More and more teenagers are working while they go to school. But according to a study by the Quebec Institute of Statistics, working too many hours has a harmful impact on the mental he alth of young people.

The proportion of adolescents aged 15 to 19 who have a job during the school year has almost doubled in the last 30 years. But if the young person works too much, it has a negative impact on the mental he alth of Quebec students, according to a study from the Institut de la statistique du Québec.
Girls who work 11 hours or more per week and boys who work 16 hours or more per week during the school year are much more exposed to various risks: a high level of distress psychological, a diagnosis of anxiety and/or a diagnosis of depression.
Girls are more likely than boys to have a high level of psychological distress (28% versus 14%).

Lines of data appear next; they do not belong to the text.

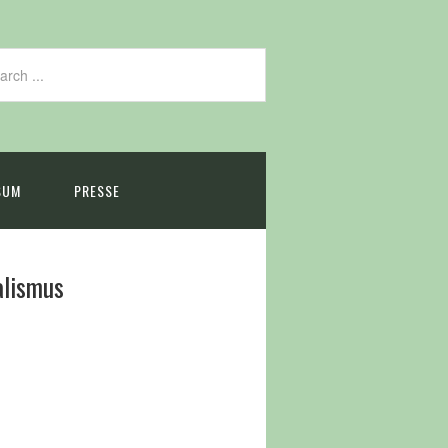
SUM
PRESSE
alismus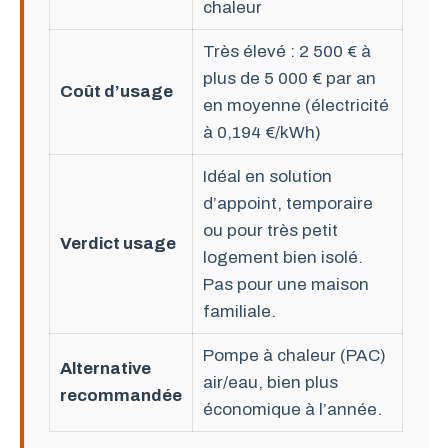
chaleur
Très élevé : 2 500 € à
plus de 5 000 € par an
Coût d’usage
en moyenne (électricité
à 0,194 €/kWh)
Idéal en solution
d’appoint, temporaire
ou pour très petit
Verdict usage
logement bien isolé.
Pas pour une maison
familiale.
Pompe à chaleur (PAC)
Alternative
air/eau, bien plus
recommandée
économique à l’année.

About 9% of high school students report anxiety disorder diagnosed by a doctor, and 4,9% have been diagnosed with depression.

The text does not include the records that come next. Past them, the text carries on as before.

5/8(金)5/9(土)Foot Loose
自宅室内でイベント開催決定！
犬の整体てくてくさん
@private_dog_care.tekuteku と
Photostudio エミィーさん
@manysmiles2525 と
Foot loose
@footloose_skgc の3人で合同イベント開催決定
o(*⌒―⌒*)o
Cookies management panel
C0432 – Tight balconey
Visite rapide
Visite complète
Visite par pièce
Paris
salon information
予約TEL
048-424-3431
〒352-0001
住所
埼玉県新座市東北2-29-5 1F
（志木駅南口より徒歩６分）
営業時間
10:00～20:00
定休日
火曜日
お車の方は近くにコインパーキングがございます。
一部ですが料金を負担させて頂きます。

“Indeed, the proportion of young people with a high level of psychological distress is greater among those who work 16 hours or more per week (27%) than among those who work less than 11 hours (20%)”, can we read in the study. While this trend is observed in boys as well as girls, it increases in the latter, where 26% of them have a high level of psychological distress when they work less than 11 hours a week compared to 39% among those who devote 16 hours or more to their job.
These data come from the most recent Quebec He alth Survey of High School Youth (EQSJS). These statistics have precisely enabled the authors of the study, Mikaël Berthelot and Issouf Traoré, to highlight certain dangers associated with excessive work during the school year.
Working a little: an advantage
The authors also found that secondary 4e and 5e students who do not have a paid job are more at risk of having a high level of psychological distress, a diagnosis of anxiety or a diagnosis of depression than those who work a short number of hours.
The data from another study from the Quebec Institute of Statistics focuses particularly on 15-year-olds. They show that a high proportion of these students work during the school year (41%). Many young people who do not have a job, however, want to takeshare in the labor market while half said they wanted to work, while only 23% reported a lack of interest in working while studying.